Further compounding the majority’s error is its examination of the conduct of the prosecuting attorney, rather than the misconduct of the Commonwealth’s police witness. Here a police officer, an agent of the Commonwealth and a prosecution witness, gave prejudicial and unsolicited testimony that appellant failed a lie detector test. The witness’ inexcusable and prejudicial remark followed the trial court’s clear ruling, delivered in the presence of the police officer, indeed while the police officer was on the witness stand, expressly directing all concerned that the jury was not to be informed of the results of appellant’s polygraph examination.
The double jeopardy clause
“embraces the defendant’s ‘valued right to have his trial completed by a particular tribunal.’ The reasons why this ‘valued right’ merits constitutional protection are worthy of repetition. Even if the first trial is not completed, a second prosecution may be grossly unfair. It increases the financial and emotional burden on the accused, prolongs the period in which he is stigmatized by an unresolved accusation of wrongdoing, and may even enhance the risk that an innocent defendant may be convicted. The danger of such unfairness to the defendant exists whenever a trial is aborted before it is completed. Consequently, as a general rule, the prosecutor is entitled to one, and only one, opportunity to require an accused to stand trial.”

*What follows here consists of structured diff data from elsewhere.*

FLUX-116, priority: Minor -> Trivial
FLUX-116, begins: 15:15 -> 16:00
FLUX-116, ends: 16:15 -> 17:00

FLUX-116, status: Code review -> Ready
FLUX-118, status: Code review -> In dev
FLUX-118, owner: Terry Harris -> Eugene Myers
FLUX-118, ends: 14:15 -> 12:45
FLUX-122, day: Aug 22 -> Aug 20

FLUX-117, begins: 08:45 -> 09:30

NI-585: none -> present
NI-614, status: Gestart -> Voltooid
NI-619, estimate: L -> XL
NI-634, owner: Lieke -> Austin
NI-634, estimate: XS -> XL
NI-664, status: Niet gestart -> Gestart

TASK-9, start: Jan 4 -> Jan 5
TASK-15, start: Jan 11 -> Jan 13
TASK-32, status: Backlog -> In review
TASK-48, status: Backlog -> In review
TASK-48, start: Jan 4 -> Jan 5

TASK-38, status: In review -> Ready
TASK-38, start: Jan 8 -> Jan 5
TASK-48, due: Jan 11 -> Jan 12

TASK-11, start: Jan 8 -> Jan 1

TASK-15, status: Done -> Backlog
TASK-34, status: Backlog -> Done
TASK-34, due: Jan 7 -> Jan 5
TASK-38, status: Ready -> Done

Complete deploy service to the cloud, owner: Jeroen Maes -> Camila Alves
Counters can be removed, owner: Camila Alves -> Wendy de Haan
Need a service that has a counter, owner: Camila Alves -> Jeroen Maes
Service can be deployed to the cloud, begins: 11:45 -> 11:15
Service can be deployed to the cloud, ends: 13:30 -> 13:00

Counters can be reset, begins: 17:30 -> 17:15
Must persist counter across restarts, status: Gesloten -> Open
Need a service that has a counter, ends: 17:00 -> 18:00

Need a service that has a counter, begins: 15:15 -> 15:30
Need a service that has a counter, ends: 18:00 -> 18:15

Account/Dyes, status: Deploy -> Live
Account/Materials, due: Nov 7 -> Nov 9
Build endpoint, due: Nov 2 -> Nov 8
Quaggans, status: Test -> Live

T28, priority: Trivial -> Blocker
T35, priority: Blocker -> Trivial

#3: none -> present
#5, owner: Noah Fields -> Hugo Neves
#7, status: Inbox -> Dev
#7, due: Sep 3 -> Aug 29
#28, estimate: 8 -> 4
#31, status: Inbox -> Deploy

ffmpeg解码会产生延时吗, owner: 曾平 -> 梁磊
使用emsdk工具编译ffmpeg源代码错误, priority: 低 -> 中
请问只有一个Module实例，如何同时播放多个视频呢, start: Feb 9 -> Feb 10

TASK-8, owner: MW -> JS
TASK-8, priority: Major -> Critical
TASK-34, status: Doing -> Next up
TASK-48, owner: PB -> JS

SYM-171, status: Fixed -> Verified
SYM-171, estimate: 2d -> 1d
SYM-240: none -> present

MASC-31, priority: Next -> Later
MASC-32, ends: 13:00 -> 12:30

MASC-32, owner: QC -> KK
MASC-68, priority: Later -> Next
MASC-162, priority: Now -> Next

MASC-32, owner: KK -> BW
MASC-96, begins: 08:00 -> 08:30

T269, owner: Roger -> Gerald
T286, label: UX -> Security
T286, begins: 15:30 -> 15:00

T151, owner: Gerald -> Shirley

*211Arizona v. Washington, 434 U.S. 497, 503-05, 98 S.Ct. 824, 829, 54 L.Ed.2d 717 (1978) (footnotes omitted). This clause acts as a prohibition upon the Commonwealth and does not permit the unjustified distinction drawn by the majority between the prosecutor and the prosecuting police witness. Surely the prejudicial statement made after the court’s express admonition which produced a mistrial here was no less damaging to the appellant’s rights and no less the act of the Commonwealth than if it had been uttered by the prosecuting attorney himself. By subjecting appellant to retrial despite the misconduct of the police witness, the Commonwealth deprived appellant, in the words of the Supreme Court of the United States, of his “valued right to have his trial completed by a particular tribunal,” multiplied the burdens which the appellant was compelled to endure, and improperly enhanced the risk of conviction.
LARSEN, J., joins in this concurring opinion.